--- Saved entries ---
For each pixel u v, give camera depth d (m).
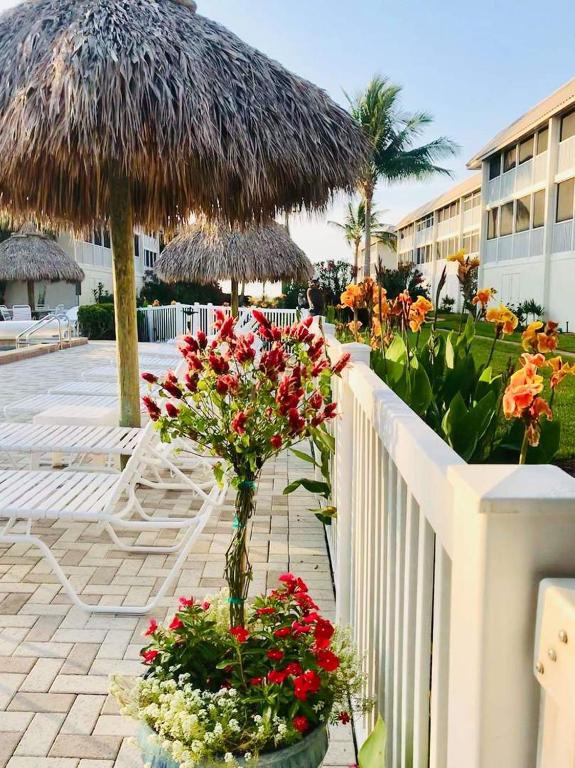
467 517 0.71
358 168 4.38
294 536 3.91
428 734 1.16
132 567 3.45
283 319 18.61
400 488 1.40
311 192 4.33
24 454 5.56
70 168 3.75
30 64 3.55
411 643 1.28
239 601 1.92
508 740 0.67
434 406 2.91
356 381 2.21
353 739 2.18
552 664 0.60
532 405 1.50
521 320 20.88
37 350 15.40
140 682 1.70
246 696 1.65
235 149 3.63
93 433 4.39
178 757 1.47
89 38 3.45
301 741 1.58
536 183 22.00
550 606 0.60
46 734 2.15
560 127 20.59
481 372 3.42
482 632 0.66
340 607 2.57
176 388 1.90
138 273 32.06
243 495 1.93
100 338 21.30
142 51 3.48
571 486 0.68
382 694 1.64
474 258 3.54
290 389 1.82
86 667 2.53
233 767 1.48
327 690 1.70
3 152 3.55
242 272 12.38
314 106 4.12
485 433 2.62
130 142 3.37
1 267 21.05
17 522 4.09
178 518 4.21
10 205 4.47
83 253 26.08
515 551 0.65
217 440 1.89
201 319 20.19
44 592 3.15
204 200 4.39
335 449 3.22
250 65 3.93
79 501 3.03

---

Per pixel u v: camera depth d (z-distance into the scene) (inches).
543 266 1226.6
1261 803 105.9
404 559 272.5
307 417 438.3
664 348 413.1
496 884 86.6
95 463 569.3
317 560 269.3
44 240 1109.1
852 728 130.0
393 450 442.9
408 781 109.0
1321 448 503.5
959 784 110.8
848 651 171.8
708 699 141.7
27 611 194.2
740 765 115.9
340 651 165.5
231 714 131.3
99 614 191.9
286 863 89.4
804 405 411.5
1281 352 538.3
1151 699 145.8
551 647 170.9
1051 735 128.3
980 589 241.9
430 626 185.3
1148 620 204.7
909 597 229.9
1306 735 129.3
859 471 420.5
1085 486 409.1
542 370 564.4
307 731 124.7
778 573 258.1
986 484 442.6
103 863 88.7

--- Exercise brief ---
All that is wanted is an exact copy of the lines above from the one with "176 388 1.90" through the one with "79 501 3.03", with both ends included.

--- Task answer ---
176 388 1.90
138 273 32.06
243 495 1.93
100 338 21.30
142 51 3.48
571 486 0.68
382 694 1.64
474 258 3.54
290 389 1.82
86 667 2.53
233 767 1.48
327 690 1.70
3 152 3.55
242 272 12.38
314 106 4.12
485 433 2.62
130 142 3.37
1 267 21.05
17 522 4.09
178 518 4.21
10 205 4.47
83 253 26.08
515 551 0.65
217 440 1.89
201 319 20.19
44 592 3.15
204 200 4.39
335 449 3.22
250 65 3.93
79 501 3.03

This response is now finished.